### [Selected passage]

Friederich Wilhelm Gustav Spörer (23 October 1822 – 7 July 1895) was a German astronomer.

He is noted for his studies of sunspots and sunspot cycles. In this regard he is often mentioned together with Edward Maunder. Spörer was the first to note a prolonged period of low sunspot activity from 1645 to 1715. This period is known as the Maunder Minimum.

Spörer was a contemporary of Richard Christopher Carrington, an English astronomer. Carrington is generally credited with discovering Spörer's law, which governs the variation of sunspot latitudes during the course of a solar cycle. Spörer added to Carrington's observations of sunspot drift and is sometimes credited with the discovery.

The Spörer minimum was a period of low sunspot activity from roughly 1420 to 1570.

### [Assigned task A]
Copy out the rows from their beginning through the line containing "заземления EZ – 3 Г", inclusive, reproducing each line unchanged and leaving out the pictures.

Page images and extracted text:

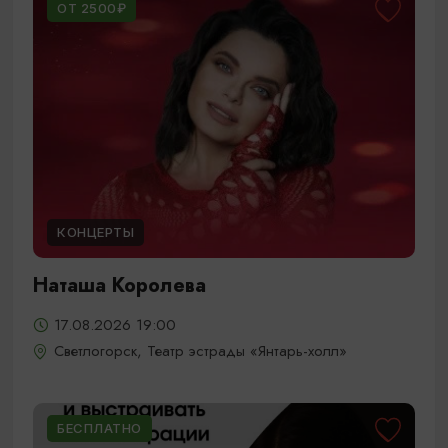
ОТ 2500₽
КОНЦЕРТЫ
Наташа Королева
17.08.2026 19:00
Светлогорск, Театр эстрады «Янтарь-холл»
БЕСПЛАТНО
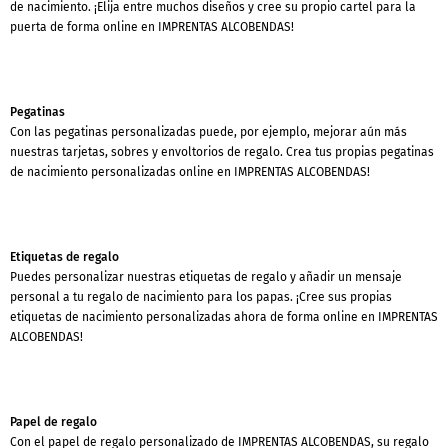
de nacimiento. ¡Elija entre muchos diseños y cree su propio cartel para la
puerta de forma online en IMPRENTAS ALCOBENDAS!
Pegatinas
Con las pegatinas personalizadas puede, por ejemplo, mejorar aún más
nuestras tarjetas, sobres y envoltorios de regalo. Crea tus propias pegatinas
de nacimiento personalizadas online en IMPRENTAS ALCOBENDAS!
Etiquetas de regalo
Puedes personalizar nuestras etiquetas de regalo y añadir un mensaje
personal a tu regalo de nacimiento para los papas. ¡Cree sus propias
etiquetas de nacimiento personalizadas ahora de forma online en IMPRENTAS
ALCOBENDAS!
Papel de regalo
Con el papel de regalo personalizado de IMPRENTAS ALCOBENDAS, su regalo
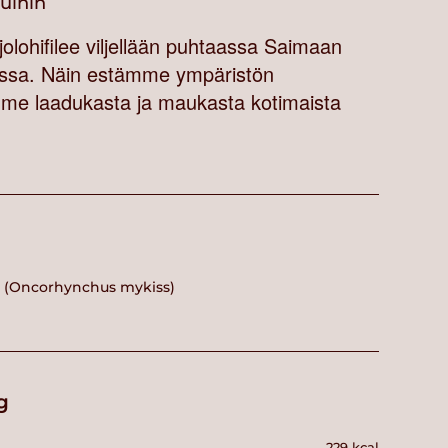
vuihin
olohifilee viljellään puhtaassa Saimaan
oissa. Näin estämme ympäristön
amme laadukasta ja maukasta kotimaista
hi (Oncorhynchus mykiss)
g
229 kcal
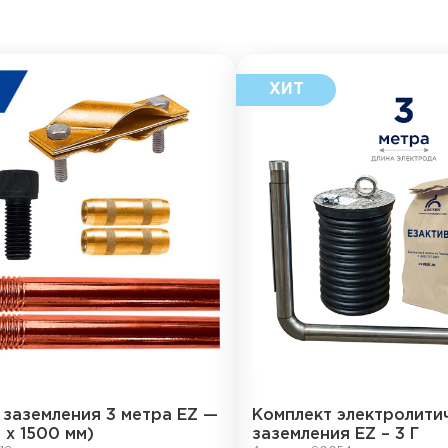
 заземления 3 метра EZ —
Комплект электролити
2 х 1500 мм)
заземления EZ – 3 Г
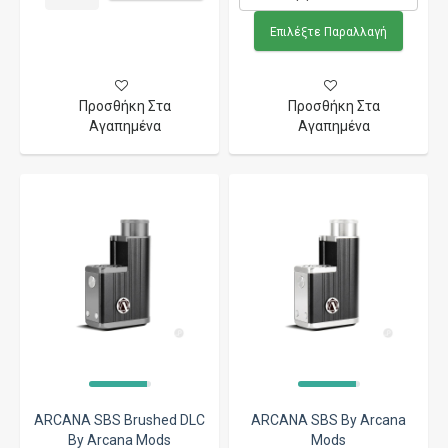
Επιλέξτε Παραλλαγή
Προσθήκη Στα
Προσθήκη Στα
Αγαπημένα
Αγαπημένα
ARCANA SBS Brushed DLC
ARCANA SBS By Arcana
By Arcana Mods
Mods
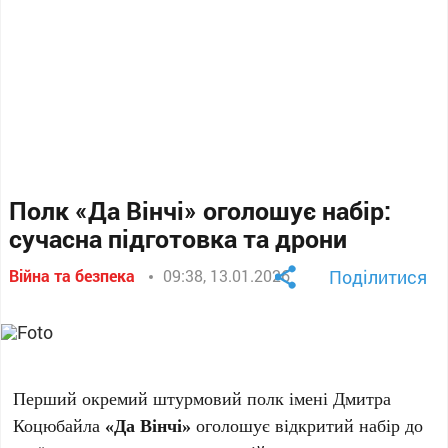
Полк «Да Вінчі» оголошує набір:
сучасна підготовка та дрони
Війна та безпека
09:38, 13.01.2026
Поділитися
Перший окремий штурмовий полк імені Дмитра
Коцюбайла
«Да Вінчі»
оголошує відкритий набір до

### [Assigned task B]
Answer from the passage on Spörer:
(i) Which years did the Maunder Minimum span?
(ii) What nationality was Richard Christopher Carrington?
(iii) Roughly which years did the Spörer minimum cover?

### [Expected answer A]
ОТ 2500₽
КОНЦЕРТЫ
Наташа Королева
17.08.2026 19:00
Светлогорск, Театр эстрады «Янтарь-холл»
БЕСПЛАТНО
de nacimiento. ¡Elija entre muchos diseños y cree su propio cartel para la
puerta de forma online en IMPRENTAS ALCOBENDAS!
Pegatinas
Con las pegatinas personalizadas puede, por ejemplo, mejorar aún más
nuestras tarjetas, sobres y envoltorios de regalo. Crea tus propias pegatinas
de nacimiento personalizadas online en IMPRENTAS ALCOBENDAS!
Etiquetas de regalo
Puedes personalizar nuestras etiquetas de regalo y añadir un mensaje
personal a tu regalo de nacimiento para los papas. ¡Cree sus propias
etiquetas de nacimiento personalizadas ahora de forma online en IMPRENTAS
ALCOBENDAS!
Papel de regalo
Con el papel de regalo personalizado de IMPRENTAS ALCOBENDAS, su regalo
vuihin
olohifilee viljellään puhtaassa Saimaan
oissa. Näin estämme ympäristön
amme laadukasta ja maukasta kotimaista
hi (Oncorhynchus mykiss)
g
229 kcal
 заземления 3 метра EZ —
Комплект электролити
2 х 1500 мм)
заземления EZ – 3 Г

### [Expected answer B]
(i) 1645 to 1715
(ii) English
(iii) Roughly 1420 to 1570